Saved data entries
▬▬▬

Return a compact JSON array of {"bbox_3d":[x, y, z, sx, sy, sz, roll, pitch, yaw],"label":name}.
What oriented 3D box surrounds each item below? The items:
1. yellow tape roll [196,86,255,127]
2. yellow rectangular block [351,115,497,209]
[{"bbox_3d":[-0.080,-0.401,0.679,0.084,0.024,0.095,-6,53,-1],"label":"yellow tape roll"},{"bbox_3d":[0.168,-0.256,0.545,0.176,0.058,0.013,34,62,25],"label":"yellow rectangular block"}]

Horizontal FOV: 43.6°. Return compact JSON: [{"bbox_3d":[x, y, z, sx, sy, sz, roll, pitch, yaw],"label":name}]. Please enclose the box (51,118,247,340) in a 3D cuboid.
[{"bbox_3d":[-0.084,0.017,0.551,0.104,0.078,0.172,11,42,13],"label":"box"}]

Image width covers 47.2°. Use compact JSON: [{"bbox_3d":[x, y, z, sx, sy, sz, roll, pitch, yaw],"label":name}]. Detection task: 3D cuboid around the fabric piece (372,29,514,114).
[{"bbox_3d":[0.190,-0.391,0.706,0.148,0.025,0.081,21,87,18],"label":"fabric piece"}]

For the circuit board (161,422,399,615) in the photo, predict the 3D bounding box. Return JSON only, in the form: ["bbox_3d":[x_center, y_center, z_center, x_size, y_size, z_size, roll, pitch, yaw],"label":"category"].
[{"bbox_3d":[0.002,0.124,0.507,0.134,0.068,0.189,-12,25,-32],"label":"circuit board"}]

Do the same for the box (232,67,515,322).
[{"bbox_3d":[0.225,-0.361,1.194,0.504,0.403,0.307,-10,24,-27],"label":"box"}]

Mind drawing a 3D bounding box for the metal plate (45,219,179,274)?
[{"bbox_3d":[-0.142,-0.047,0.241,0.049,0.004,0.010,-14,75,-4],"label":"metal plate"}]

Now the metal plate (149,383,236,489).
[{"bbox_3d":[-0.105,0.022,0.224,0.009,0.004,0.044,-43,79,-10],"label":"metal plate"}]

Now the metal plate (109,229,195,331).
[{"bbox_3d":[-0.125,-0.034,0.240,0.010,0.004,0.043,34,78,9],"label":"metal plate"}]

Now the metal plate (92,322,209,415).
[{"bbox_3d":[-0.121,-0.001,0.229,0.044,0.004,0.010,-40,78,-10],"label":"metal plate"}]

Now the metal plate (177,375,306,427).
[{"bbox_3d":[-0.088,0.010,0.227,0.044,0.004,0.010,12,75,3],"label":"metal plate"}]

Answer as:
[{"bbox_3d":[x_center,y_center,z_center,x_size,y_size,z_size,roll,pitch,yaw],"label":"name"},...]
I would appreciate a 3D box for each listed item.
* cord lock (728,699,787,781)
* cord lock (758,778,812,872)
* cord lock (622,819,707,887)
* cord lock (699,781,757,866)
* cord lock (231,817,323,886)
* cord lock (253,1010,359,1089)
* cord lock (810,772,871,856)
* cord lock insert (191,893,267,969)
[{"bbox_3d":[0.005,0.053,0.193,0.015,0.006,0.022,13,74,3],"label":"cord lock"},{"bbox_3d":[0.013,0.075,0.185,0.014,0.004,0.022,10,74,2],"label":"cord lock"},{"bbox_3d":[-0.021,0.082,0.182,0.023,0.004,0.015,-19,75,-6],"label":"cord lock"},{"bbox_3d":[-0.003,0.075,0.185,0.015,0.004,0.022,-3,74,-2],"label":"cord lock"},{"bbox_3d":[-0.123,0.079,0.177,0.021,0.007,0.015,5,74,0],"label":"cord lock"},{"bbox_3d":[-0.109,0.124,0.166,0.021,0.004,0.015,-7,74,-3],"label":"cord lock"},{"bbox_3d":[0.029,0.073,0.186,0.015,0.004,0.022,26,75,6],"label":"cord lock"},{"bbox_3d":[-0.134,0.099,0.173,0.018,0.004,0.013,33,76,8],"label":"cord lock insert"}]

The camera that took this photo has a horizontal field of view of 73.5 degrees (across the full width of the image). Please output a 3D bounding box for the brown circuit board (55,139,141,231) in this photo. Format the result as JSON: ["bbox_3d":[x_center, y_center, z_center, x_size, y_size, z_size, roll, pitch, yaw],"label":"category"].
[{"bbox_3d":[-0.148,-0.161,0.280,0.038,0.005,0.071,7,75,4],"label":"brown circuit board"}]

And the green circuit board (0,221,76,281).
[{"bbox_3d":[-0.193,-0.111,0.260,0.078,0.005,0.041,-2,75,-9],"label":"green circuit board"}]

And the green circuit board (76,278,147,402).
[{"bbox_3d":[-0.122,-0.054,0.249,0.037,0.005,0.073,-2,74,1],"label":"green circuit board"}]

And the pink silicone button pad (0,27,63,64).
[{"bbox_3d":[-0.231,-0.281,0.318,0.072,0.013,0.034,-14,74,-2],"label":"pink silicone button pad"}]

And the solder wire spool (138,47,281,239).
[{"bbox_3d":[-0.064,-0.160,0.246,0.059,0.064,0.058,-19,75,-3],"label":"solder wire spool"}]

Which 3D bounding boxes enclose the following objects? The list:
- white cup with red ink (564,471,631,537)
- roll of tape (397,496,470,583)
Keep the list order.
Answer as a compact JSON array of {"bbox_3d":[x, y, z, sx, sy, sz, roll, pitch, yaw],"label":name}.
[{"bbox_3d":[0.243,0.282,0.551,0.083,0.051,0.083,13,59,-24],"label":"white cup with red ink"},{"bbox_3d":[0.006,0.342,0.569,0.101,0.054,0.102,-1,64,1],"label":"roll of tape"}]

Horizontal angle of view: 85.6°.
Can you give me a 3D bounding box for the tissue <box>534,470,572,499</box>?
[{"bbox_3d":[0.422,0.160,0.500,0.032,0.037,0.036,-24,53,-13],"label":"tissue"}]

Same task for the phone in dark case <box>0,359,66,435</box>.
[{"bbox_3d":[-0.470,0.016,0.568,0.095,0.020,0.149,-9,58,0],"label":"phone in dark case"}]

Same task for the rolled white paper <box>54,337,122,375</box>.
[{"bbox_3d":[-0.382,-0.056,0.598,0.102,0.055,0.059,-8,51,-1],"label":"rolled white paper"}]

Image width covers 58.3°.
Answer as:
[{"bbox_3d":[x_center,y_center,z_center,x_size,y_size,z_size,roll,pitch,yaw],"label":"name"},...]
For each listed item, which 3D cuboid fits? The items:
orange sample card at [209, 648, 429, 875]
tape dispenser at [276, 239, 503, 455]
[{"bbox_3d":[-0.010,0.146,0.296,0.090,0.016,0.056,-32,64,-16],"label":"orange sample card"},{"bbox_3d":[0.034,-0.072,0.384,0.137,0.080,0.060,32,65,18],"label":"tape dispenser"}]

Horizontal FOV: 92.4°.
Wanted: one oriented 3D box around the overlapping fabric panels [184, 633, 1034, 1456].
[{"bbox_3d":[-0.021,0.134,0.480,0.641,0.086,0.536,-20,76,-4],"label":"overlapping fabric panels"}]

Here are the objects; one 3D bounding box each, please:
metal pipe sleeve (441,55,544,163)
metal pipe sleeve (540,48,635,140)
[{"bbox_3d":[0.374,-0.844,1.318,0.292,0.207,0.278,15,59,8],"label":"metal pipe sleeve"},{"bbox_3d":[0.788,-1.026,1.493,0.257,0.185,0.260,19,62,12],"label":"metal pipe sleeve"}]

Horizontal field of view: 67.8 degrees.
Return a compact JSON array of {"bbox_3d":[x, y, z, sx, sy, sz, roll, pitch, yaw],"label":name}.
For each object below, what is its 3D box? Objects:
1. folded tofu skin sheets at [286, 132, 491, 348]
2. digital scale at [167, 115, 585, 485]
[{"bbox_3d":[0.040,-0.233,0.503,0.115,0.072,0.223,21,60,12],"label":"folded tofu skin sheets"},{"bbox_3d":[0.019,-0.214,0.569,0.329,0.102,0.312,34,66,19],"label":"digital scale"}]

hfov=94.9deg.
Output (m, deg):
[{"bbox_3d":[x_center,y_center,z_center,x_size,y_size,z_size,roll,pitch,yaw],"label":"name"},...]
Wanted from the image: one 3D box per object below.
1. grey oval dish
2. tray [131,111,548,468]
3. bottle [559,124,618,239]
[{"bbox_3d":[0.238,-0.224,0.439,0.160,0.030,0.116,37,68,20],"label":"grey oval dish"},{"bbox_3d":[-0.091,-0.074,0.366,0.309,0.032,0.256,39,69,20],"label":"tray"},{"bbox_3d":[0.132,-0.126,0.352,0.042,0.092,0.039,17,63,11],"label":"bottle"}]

▬▬▬

Reproduce exactly the section above that begins at the line containing "Which 3D bounding" and ends at the line containing "For each object", leaving out all other lines.

Result =
Which 3D bounding boxes enclose the following objects? The list:
- white cup with red ink (564,471,631,537)
- roll of tape (397,496,470,583)
Keep the list order.
Answer as a compact JSON array of {"bbox_3d":[x, y, z, sx, sy, sz, roll, pitch, yaw],"label":name}.
[{"bbox_3d":[0.243,0.282,0.551,0.083,0.051,0.083,13,59,-24],"label":"white cup with red ink"},{"bbox_3d":[0.006,0.342,0.569,0.101,0.054,0.102,-1,64,1],"label":"roll of tape"}]

Horizontal angle of view: 85.6°.
Can you give me a 3D bounding box for the tissue <box>534,470,572,499</box>?
[{"bbox_3d":[0.422,0.160,0.500,0.032,0.037,0.036,-24,53,-13],"label":"tissue"}]

Same task for the phone in dark case <box>0,359,66,435</box>.
[{"bbox_3d":[-0.470,0.016,0.568,0.095,0.020,0.149,-9,58,0],"label":"phone in dark case"}]

Same task for the rolled white paper <box>54,337,122,375</box>.
[{"bbox_3d":[-0.382,-0.056,0.598,0.102,0.055,0.059,-8,51,-1],"label":"rolled white paper"}]

Image width covers 58.3°.
Answer as:
[{"bbox_3d":[x_center,y_center,z_center,x_size,y_size,z_size,roll,pitch,yaw],"label":"name"},...]
For each listed item, which 3D cuboid fits? The items:
orange sample card at [209, 648, 429, 875]
tape dispenser at [276, 239, 503, 455]
[{"bbox_3d":[-0.010,0.146,0.296,0.090,0.016,0.056,-32,64,-16],"label":"orange sample card"},{"bbox_3d":[0.034,-0.072,0.384,0.137,0.080,0.060,32,65,18],"label":"tape dispenser"}]

Horizontal FOV: 92.4°.
Wanted: one oriented 3D box around the overlapping fabric panels [184, 633, 1034, 1456].
[{"bbox_3d":[-0.021,0.134,0.480,0.641,0.086,0.536,-20,76,-4],"label":"overlapping fabric panels"}]

Here are the objects; one 3D bounding box each, please:
metal pipe sleeve (441,55,544,163)
metal pipe sleeve (540,48,635,140)
[{"bbox_3d":[0.374,-0.844,1.318,0.292,0.207,0.278,15,59,8],"label":"metal pipe sleeve"},{"bbox_3d":[0.788,-1.026,1.493,0.257,0.185,0.260,19,62,12],"label":"metal pipe sleeve"}]

Horizontal field of view: 67.8 degrees.
Return a compact JSON array of {"bbox_3d":[x, y, z, sx, sy, sz, roll, pitch, yaw],"label":name}.
For each object below, what is its 3D box? Objects:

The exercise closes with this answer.